La grande grève ouvrière de 1968 a été précédée par de nombreuses luttes dans les années 1960, celles des femmes étaient nombreuses elles aussi de par le monde, que ce soit pendant la guerre d’indépendance de l’Algérie ou encore en 1959 lors de la Révolution cubaine. Les femmes noires américaines ont participé au combat pour l’égalité et la justice, contre la ségrégation. Si les hommes dirigeaient, elles organisaient le quotidien, mais aussi des actions. Ainsi, Rosa Parks refusa de laisser sa place dans un bus à des blancs en décembre 1955 à Montgomery. Il y eut aussi la longue grève victorieuse en 1966 des ouvrières de la Fabrique nationale à Herstal en Belgique pour l’égalité salariale. C’est dans cette ambiance de luttes y compris pour les droits des femmes que la grande grève de 1968 survint.
Article publié dans l’Egalité 189
Les étudiantes étaient là dès le début, dans les facs, dans les cortèges face aux flics, elles aussi, contre les mauvaises conditions d’études, l’enseignement magistral, autoritaire mais avec un grand ras-le-bol de l’ordre moral et de la majorité à 21 ans. Certes, le Planning familial existait depuis la fin des années 50 et la loi Neuwirth votée quelques mois plus tôt permettait d’avoir accès à la pilule contraceptive, mais bien peu de jeunes femmes y avait recours. Si elles participent aux mouvements, leur rôle dans les facultés occupées est souvent considéré comme secondaire. Peu prennent la parole. Mais quand même elles ont pris conscience que leur vie pouvait changer et qu’elles pouvaient le décider. Certaines s’organiseront politiquement contre le capitalisme et l’impérialisme, d’autres dans les luttes féministes des années 1970 autour du MLAC (Mouvement pour la liberté de l’avortement et la contraception) ou les deux parfois.
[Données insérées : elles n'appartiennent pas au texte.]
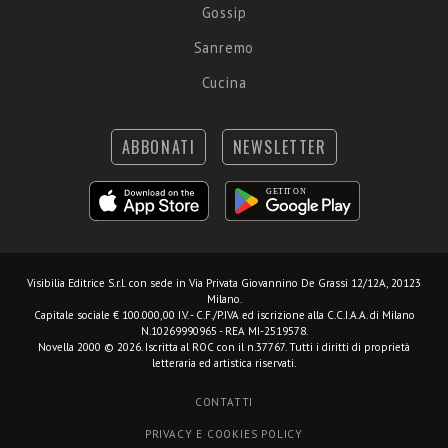
Gossip
Sanremo
Cucina
ABBONATI
NEWSLETTER
Visibilia Editrice S.r.l.
con sede in Via Privata Giovannino De Grassi 12/12A, 20123
Milano.
Capitale sociale € 100.000,00 I.V. - C.F./P.IVA ed iscrizione alla C.C.I.A.A. di Milano
N.10269990965 - REA MI-2519578.
Novella 2000 © 2026. Iscritta al ROC con il n.37767. Tutti i diritti di proprietà
letteraria ed artistica riservati.
CONTATTI
PRIVACY E COOKIES POLICY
Après le 13 mai et surtout dans la semaine du 20-26 mai 1968, les femmes ouvrières, salariées, les employées vont entrer dans la lutte. Dans les entreprises où elles sont majoritaires (Usine Wonder, Fermeture éclair) mais aussi dans les commerces (Galeries Lafayette, Printemps, Monoprix) elles sont sur les piquets. Il suffit de regarder les cortèges joyeux de ces jeunes femmes qui envoyaient valser les conditions de travail déplorables, les petits chefs autoritaires sinon pire. Certaines prirent la parole sur les piquets pour la première fois, certaines organisèrent même la grève comme à Sochaux Peugeot. Elles partageaient ce sentiment d’immense bonheur, de joie, de liberté, ancré à jamais en elles. Le retour au boulot fut dramatique pour beaucoup avec des larmes de colère, mais la mémoire des luttes ouvrières est magnifique, et dans les années 70, 80, 90 les luttes des ouvrières contre les fermetures qui se succédèrent furent remarquables de pugnacité comme à Moulinex ou à Chantelle Levys dans le nord. Bons nombres prirent réellement leur place aux côtés de leurs camarades hommes dans la défense de leurs revendications face aux patrons capitalistes.
Les droits des femmes ont été imposés par les luttes ouvrières et les capitalistes n’ont de cesse de vouloir les reprendre voire de les refuser. La lutte continue comme on le voit cette année autour du 8 mars en Espagne ou bien encore en Irlande ou en Pologne pour l’avortement.